== Material shown

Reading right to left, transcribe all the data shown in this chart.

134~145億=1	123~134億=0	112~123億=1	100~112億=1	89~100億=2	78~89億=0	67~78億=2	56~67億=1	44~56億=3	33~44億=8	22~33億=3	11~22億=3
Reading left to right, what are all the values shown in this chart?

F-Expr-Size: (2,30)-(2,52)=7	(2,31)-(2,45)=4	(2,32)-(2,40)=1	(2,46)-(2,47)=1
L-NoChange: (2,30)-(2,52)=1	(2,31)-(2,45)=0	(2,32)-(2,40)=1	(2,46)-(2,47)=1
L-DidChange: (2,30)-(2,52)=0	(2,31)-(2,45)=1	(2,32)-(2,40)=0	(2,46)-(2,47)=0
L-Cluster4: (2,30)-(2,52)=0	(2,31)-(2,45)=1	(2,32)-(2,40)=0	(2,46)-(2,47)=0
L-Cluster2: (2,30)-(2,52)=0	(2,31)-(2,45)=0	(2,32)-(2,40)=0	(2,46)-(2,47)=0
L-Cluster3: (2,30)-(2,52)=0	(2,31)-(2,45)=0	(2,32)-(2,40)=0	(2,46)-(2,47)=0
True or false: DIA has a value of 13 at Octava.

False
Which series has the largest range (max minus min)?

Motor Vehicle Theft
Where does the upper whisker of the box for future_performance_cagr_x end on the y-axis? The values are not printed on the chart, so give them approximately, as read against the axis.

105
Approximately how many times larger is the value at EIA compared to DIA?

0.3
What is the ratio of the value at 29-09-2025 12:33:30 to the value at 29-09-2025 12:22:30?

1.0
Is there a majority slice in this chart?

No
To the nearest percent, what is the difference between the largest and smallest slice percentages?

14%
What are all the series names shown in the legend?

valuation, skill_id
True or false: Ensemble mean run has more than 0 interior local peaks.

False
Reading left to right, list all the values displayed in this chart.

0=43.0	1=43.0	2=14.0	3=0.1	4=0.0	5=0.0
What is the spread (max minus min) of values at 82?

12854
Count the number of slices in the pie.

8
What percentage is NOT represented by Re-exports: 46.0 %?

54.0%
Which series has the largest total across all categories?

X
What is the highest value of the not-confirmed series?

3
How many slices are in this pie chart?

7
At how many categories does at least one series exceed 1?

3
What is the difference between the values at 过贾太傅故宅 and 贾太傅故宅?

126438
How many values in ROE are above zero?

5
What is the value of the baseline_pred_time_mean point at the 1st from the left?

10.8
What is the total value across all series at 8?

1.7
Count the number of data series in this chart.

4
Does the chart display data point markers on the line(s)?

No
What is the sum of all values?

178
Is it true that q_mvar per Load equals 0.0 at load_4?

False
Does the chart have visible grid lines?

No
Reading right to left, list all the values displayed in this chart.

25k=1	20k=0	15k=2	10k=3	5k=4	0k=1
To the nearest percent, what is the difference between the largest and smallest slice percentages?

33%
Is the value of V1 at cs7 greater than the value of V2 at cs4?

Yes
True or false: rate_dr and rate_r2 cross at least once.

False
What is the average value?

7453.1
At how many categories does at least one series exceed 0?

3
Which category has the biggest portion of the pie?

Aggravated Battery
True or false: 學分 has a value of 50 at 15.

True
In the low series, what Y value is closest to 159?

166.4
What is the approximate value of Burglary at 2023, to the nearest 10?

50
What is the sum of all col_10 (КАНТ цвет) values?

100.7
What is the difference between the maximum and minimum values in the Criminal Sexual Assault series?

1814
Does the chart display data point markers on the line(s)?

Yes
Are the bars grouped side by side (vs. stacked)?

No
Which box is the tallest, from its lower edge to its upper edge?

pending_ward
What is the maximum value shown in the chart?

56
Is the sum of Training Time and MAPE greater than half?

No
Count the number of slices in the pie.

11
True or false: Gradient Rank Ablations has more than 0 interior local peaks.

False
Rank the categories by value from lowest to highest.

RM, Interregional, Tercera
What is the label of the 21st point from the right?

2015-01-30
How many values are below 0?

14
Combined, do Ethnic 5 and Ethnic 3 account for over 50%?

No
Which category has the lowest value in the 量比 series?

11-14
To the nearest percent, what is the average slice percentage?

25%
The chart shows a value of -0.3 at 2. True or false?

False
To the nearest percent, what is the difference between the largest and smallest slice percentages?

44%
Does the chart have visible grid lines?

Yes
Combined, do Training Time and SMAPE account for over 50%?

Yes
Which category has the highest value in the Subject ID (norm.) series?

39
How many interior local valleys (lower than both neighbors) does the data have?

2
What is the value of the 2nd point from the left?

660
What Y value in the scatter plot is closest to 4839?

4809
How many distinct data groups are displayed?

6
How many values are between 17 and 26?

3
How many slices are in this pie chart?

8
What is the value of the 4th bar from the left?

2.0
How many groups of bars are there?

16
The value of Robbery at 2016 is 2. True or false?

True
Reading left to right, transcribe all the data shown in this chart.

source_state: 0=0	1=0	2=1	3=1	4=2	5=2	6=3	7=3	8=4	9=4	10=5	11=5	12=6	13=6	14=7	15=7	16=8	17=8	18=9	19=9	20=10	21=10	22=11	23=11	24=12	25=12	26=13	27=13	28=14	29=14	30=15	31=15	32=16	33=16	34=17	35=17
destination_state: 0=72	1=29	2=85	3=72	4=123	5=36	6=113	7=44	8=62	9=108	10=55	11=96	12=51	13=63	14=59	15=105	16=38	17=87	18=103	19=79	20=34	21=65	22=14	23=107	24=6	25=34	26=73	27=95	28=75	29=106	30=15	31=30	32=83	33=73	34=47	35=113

====

__Task description__.
Gather each line from the records above that contains the word "account". Case counts.

__Answer to this exercise__.
Combined, do Ethnic 5 and Ethnic 3 account for over 50%?
Combined, do Training Time and SMAPE account for over 50%?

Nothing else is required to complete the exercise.